Rússia ataca Kiev com mísseis hipersônicos Oreshnik; ONU convoca reunião de emergência
Ataque russo com mísseis hipersônicos mata 4 em Kiev

A Rússia realizou um massivo ataque aéreo contra a capital ucraniana, Kiev, nesta sexta-feira, 9 de janeiro de 2026, utilizando seu avançado sistema de mísseis hipersônicos Oreshnik, que possui capacidade para transportar ogivas nucleares. O ataque, que também envolveu o lançamento de centenas de drones, provocou mortes, destruição na infraestrutura energética e levou à convocação de uma reunião de emergência do Conselho de Segurança da ONU para a próxima segunda-feira (12).

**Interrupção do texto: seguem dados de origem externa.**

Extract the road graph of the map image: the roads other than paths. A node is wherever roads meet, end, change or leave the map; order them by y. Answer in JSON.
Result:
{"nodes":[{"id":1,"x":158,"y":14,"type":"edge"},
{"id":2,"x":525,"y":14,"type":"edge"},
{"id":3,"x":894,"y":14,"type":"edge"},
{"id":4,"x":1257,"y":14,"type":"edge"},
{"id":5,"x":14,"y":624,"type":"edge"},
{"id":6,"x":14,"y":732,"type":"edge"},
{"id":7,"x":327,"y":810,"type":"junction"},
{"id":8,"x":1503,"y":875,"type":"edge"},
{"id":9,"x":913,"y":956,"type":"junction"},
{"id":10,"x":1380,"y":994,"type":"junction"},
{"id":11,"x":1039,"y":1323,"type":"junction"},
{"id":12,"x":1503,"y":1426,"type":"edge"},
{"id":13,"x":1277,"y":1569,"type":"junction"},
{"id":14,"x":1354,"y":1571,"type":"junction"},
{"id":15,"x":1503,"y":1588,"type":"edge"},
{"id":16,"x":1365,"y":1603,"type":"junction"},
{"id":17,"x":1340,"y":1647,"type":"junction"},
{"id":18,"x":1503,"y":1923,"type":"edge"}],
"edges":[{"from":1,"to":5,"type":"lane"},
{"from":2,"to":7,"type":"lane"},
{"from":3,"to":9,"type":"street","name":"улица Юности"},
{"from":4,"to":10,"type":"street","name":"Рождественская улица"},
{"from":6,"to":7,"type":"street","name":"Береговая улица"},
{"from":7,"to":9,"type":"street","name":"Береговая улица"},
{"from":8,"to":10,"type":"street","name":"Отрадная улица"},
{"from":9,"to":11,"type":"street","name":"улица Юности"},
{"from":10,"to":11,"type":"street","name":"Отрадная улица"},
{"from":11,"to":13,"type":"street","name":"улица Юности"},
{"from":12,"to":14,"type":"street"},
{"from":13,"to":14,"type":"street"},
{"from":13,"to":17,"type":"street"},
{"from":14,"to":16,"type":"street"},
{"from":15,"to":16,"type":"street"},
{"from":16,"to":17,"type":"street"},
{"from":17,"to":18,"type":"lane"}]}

Detalhes do ataque e resposta ucraniana

De acordo com a Força Aérea da Ucrânia, a Rússia lançou um total de 36 mísseis e 242 drones contra território ucraniano durante a ofensiva. As defesas aéreas conseguiram interceptar parte do ataque, mas os mísseis hipersônicos, que viajam a velocidades superiores a cinco vezes a do som, representam um desafio extremo.

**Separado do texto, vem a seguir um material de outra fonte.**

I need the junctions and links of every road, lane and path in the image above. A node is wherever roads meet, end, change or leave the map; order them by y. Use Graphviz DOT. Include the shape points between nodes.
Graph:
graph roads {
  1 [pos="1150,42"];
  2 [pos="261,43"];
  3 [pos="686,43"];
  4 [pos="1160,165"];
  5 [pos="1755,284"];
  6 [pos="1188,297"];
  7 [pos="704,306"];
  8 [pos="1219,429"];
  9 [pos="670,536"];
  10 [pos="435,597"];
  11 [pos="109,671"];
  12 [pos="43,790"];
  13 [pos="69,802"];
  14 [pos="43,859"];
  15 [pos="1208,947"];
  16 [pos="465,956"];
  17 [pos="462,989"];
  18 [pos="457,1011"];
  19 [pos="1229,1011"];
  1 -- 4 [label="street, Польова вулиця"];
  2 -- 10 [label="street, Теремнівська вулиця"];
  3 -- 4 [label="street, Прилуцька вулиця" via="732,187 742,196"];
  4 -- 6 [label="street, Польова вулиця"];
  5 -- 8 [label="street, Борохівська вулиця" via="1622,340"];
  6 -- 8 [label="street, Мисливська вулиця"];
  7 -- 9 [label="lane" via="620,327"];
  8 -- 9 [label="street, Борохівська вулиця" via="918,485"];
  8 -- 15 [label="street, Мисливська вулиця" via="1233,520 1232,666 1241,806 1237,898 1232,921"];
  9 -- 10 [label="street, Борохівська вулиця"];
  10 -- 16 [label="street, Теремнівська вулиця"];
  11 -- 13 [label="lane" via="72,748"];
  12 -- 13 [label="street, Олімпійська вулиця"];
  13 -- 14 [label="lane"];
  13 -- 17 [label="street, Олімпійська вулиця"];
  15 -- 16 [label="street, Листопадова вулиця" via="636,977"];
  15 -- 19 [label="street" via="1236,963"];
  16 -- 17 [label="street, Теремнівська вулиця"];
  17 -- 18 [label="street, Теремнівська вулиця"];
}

As autoridades ucranianas confirmaram que ao menos quatro pessoas morreram e 22 ficaram feridas nos bombardeios. As investidas visaram especificamente a infraestrutura energética que dá suporte ao complexo militar-industrial do país e às fábricas de drones.

O embaixador ucraniano, Andriy Melnyk, enviou uma carta urgente ao Conselho de Segurança da ONU. No documento, ele afirma que "a Federação Russa atingiu um novo e assustador nível de crimes de guerra e crimes contra a humanidade" com o terror perpetrado contra civis e infraestrutura civil.

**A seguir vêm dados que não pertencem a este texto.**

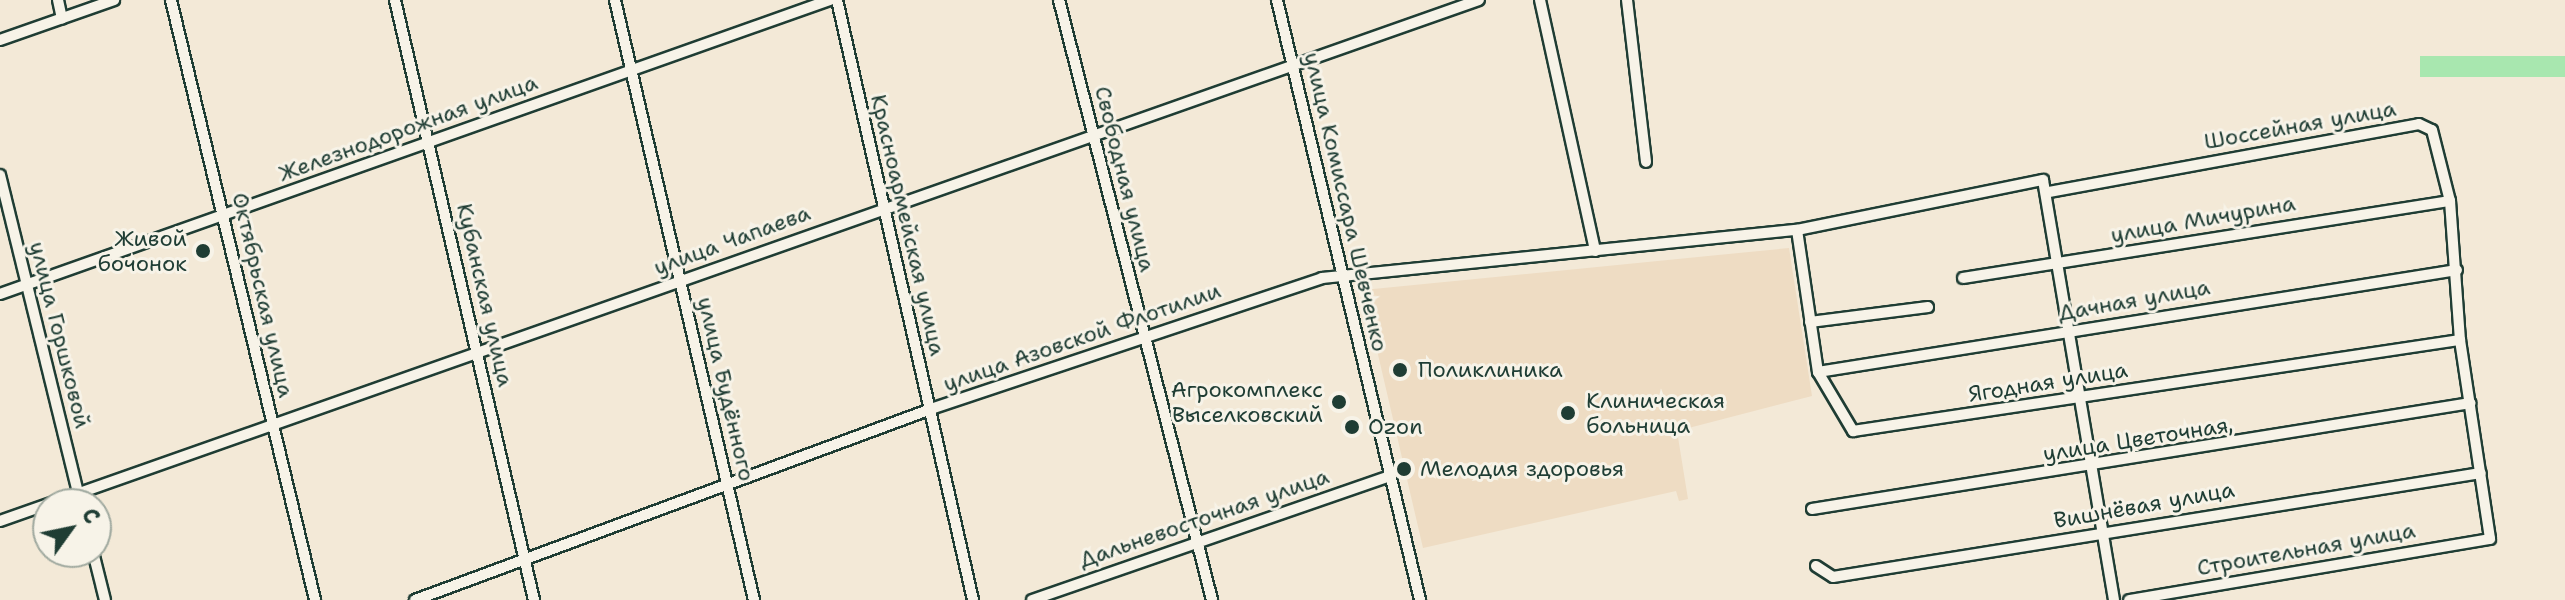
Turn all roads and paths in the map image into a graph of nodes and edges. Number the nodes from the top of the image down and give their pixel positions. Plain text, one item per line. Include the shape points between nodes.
1 (58, 0) edge
2 (114, 0) edge
3 (171, 0) edge
4 (395, 0) edge
5 (615, 0) edge
6 (830, 0) edge
7 (837, 0) edge
8 (1059, 0) edge
9 (1277, 0) edge
10 (1479, 0) edge
11 (1540, 0) edge
12 (1627, 0) edge
13 (62, 19) junction
14 (0, 40) edge
15 (1292, 61) junction
16 (630, 68) junction
17 (1093, 134) junction
18 (428, 142) junction
19 (1646, 162) dead end
20 (0, 175) edge
21 (2049, 192) junction
22 (2450, 201) junction
23 (882, 208) junction
24 (224, 217) junction
25 (1794, 230) junction
26 (1595, 251) junction
27 (2061, 263) junction
28 (2457, 270) junction
29 (1343, 275) junction
30 (1963, 278) dead end
31 (681, 279) junction
32 (26, 285) junction
33 (0, 294) edge
34 (1928, 307) dead end
35 (1810, 322) junction
36 (2071, 331) junction
37 (1143, 334) junction
38 (2460, 340) junction
39 (478, 351) junction
40 (1818, 372) junction
41 (2082, 397) junction
42 (2471, 403) junction
43 (931, 409) junction
44 (274, 426) junction
45 (2094, 465) junction
46 (2481, 473) junction
47 (1391, 476) junction
48 (727, 485) junction
49 (77, 488) edge
50 (107, 488) edge
51 (1812, 509) dead end
52 (32, 512) edge
53 (0, 521) edge
54 (2104, 533) junction
55 (2490, 539) joint
56 (1195, 540) junction
57 (525, 560) junction
58 (1816, 566) dead end
59 (97, 568) edge
60 (105, 600) edge
61 (315, 600) edge
62 (415, 600) edge
63 (534, 600) edge
64 (754, 600) edge
65 (973, 600) edge
66 (1032, 600) edge
67 (1212, 600) edge
68 (1420, 600) edge
69 (2114, 600) edge
70 (2129, 600) edge

1 - 13 street
2 - 13 street
3 - 24 street, Октябрьская улица
4 - 18 street, Кубанская улица
5 - 16 street, улица Будённого
6 - 16 street, Железнодорожная улица
7 - 23 street, Красноармейская улица
8 - 17 street, Свободная улица
9 - 15 street, улица Комиссара Шевченко
10 - 15 street, улица Чапаева
11 - 26 street
12 - 19 street
13 - 14 street
15 - 17 street, улица Чапаева
15 - 29 street, улица Комиссара Шевченко
16 - 18 street, Железнодорожная улица
16 - 31 street, улица Будённого
17 - 23 street, улица Чапаева
17 - 37 street, Свободная улица
18 - 24 street, Железнодорожная улица
18 - 39 street, Кубанская улица
20 - 32 street, улица Горшковой
21 - 22 street, Шоссейная улица via 2419,124 2432,130
21 - 25 street, Шоссейная улица via 2043,180
21 - 27 street
22 - 27 street, улица Мичурина
22 - 28 street, Шоссейная улица
23 - 31 street, улица Чапаева
23 - 43 street, Красноармейская улица
24 - 32 street, Железнодорожная улица
24 - 44 street, Октябрьская улица
25 - 26 street, улица Азовской Флотилии
25 - 35 street, Ягодная улица
26 - 29 street, улица Азовской Флотилии
27 - 30 street, улица Мичурина
27 - 36 street
28 - 36 street, Дачная улица
28 - 38 street, Шоссейная улица
29 - 37 street, улица Азовской Флотилии
29 - 47 street, улица Комиссара Шевченко
31 - 39 street, улица Чапаева
31 - 48 street, улица Будённого
32 - 33 street, Железнодорожная улица
32 - 49 street, улица Горшковой
34 - 35 street
35 - 40 street, Ягодная улица
36 - 40 street, Дачная улица
36 - 41 street
37 - 43 street, улица Азовской Флотилии
37 - 56 street, Свободная улица
38 - 41 street, Ягодная улица
38 - 42 street, Шоссейная улица
39 - 44 street, улица Чапаева
39 - 57 street, Кубанская улица
40 - 41 street, Ягодная улица via 1853,431
41 - 45 street
42 - 45 street, улица Цветочная,
42 - 46 street, Шоссейная улица
43 - 48 street, улица Азовской Флотилии
43 - 65 street, Красноармейская улица
44 - 50 street, улица Чапаева
44 - 61 street, Октябрьская улица
45 - 51 street, улица Цветочная,
45 - 54 street
46 - 54 street, Вишнёвая улица
46 - 55 street, Шоссейная улица
47 - 56 street, Дальневосточная улица
47 - 68 street, улица Комиссара Шевченко
48 - 57 street, улица Азовской Флотилии
48 - 64 street, улица Будённого
52 - 53 street, улица Чапаева
54 - 58 street, Вишнёвая улица via 1833,577
54 - 69 street
55 - 70 street, Строительная улица
56 - 66 street, Дальневосточная улица
56 - 67 street, Свободная улица
57 - 62 street, улица Азовской Флотилии
57 - 63 street, Кубанская улица
59 - 60 street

A justificativa russa e a negação de Kiev

O Ministério da Defesa da Rússia afirmou que o ataque foi uma resposta a uma tentativa ucraniana de atacar a residência do presidente Vladimir Putin na região de Novgorod em dezembro de 2025. Segundo o chanceler russo, Sergei Lavrov, a Ucrânia teria usado 91 drones de longo alcance nos dias 28 e 29 do mês passado.

O presidente da Ucrânia, Volodymyr Zelensky, negou veementemente as acusações, classificando-as como "mentiras". Zelensky argumentou que a Rússia estaria tentando sabotar os avanços nas negociações de paz com os Estados Unidos e preparando o terreno para novos ataques a edifícios governamentais ucranianos.

O sistema de mísseis Oreshnik, usado no ataque, foi ativado pela primeira vez em novembro de 2024 em um disparo experimental contra uma fábrica em Dnipro. Embora os mísseis tenham capacidade nuclear, não há indicação de que as ogivas usadas no ataque a Kiev fossem desse tipo.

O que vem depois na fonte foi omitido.